Records for this exercise =

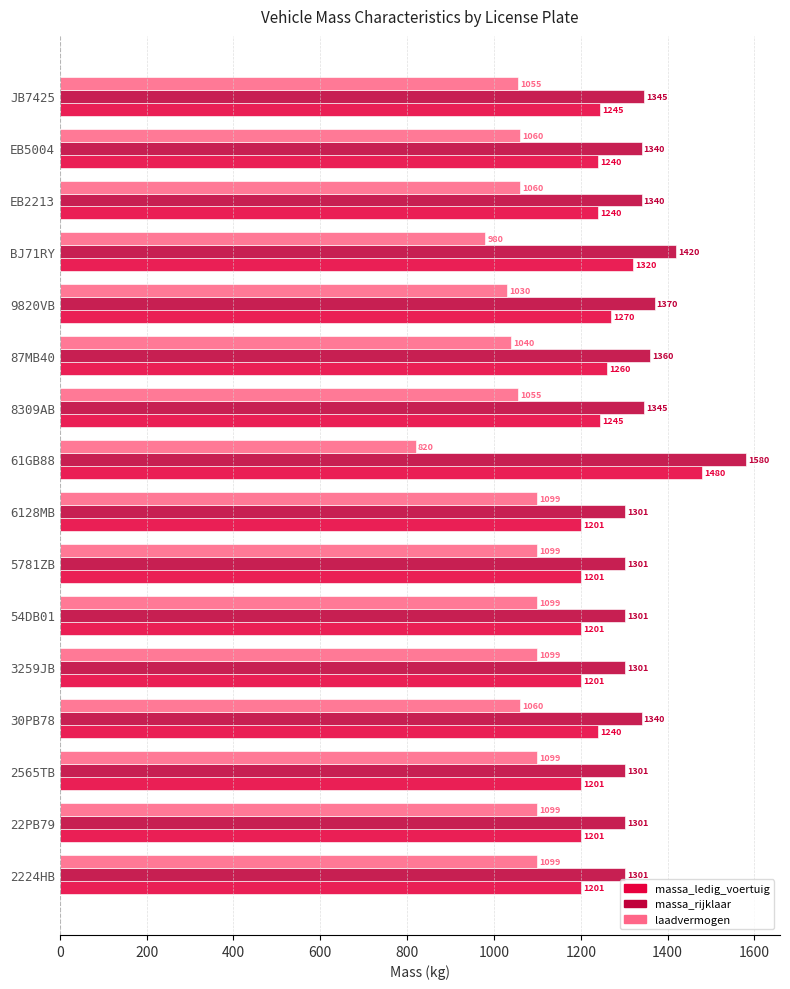

What is the difference between the second highest and second lowest values in the massa_ledig_voertuig series?

119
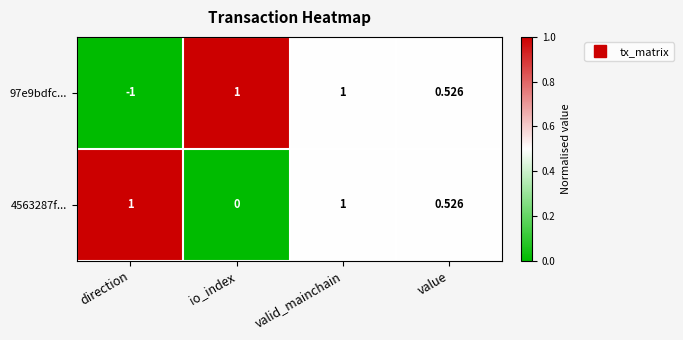

At which label does 4563287f... reach its minimum?

io_index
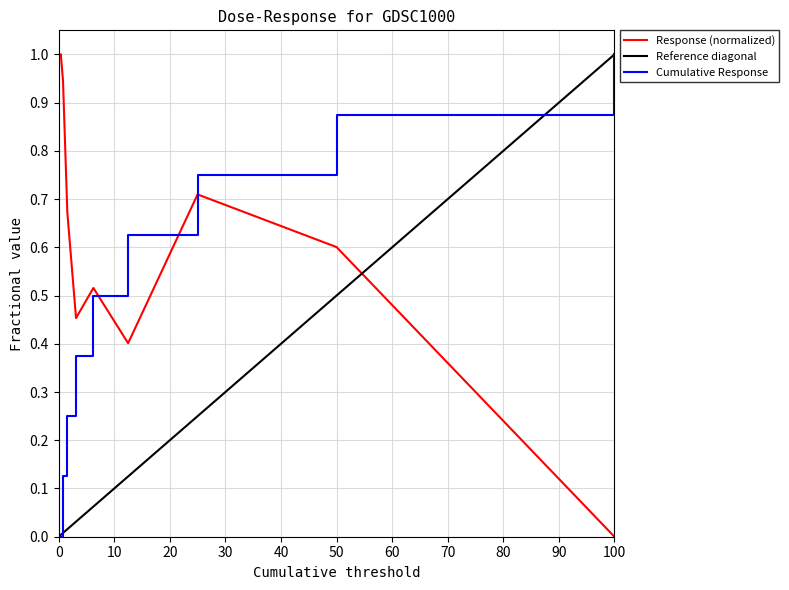

Is it true that Response (normalized) equals 0.3 at 50?

False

Assigned task = Please format the material above as a Markdown table with the columns "Row" and "Text". Number each line, and leave out blank lines and the pictures.

The completed task =
| Row | Text |
|---|---|
| 1 | What is the difference between the second highest and second lowest values in the massa_ledig_voertuig series? |
| 2 | 119 |
| 3 | At which label does 4563287f... reach its minimum? |
| 4 | io_index |
| 5 | Is it true that Response (normalized) equals 0.3 at 50? |
| 6 | False |